Hi there i currently have a primary domain controller setup using samba. 

I am planning on setting up a small network fo around 50 clients which and I would like two kinds of profiles setup. 

What im looking to do is hide certain applications in the start menu , resttict users to saving in to only one directory and so on.  

I am able to do certain things using gpedit on windows and dispabling functions through there but this is a major pain as it needs to be done on every machine. 

Is it possible to load certain romaining profiles to one set of users and another for another set ? 

For instance create a default romaing profile for each office i have in the building ? 

Any help would be appricaterd I have searched the net but I am getting slighty confused. 

Thanks

----------

## gentoo2013

Ok I have progressed a bit more. 

I have to managed to export a profile from windows cut it down a restrict a few things but im still unsure how to use a certain profile for each office. 

As samba is using one global profile list. 

And I would really like to restrict the access to certain bits of information on the system still (my computer so on) 

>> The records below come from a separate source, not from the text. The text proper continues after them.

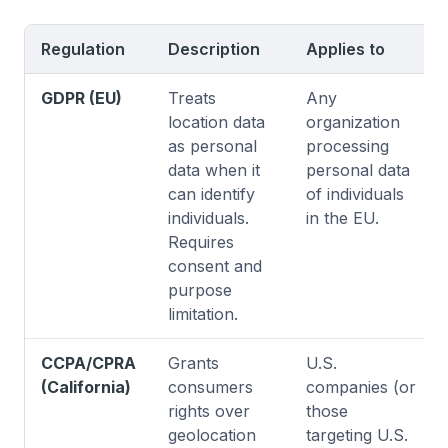
Regulation
Description
Applies to
GDPR (EU)
Treats
Any
location data
organization
as personal
processing
data when it
personal data
can identify
of individuals
individuals.
in the EU.
Requires
consent and
purpose
limitation.
CCPA/CPRA
Grants
U.S.
(California)
consumers
companies (or
rights over
those
geolocation
targeting U.S.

The only way i can figure to do this is manually on every single machine using gpedit in windows. 

This is a major pain for me as I am disablling many things in the registry and through gpedit.

Surely there most be an easier way of doing this by simplying doing it once on windows and getting samba to load a file or something ? 

If anyone else is using Samba as a PDC I would ve very intrested in how you are restricting users to certain things. 

With futher research im guessing its easier to use samba 4 but this is not fully stable at the moment. 

For the time being i think i will have to do things manually which is extrmely painfull 

Thanks

----------

## kimmie

There are only two reasonable ways of applying policy that I've been able to find:

1. Roll your own NETLOGON scripting to apply the settings you want at the client machine. It's fairly easy to apply registry settings from a batch file, but it can get pretty hairy depending on what you want to do.

2. Nitrobit group policy  http://www.nitrobit.com/products.html

Also, be aware that many issues can crop up when using samba as a fileserver with windows clients. It can be made to work well, but it will take time if you haven't done it before. I've found the following settings really help with locking (particulary with office), allowing offline files to work, and supporting hidden files properly, but make sure you understand what they do and google for the problems they are solving:

kernel oplocks = no

level2 oplocks = yes

dos filemode = yes

store dos attributes = yes

I've never seen roaming profiles actually work. My advice to you is to steer well clear.

----------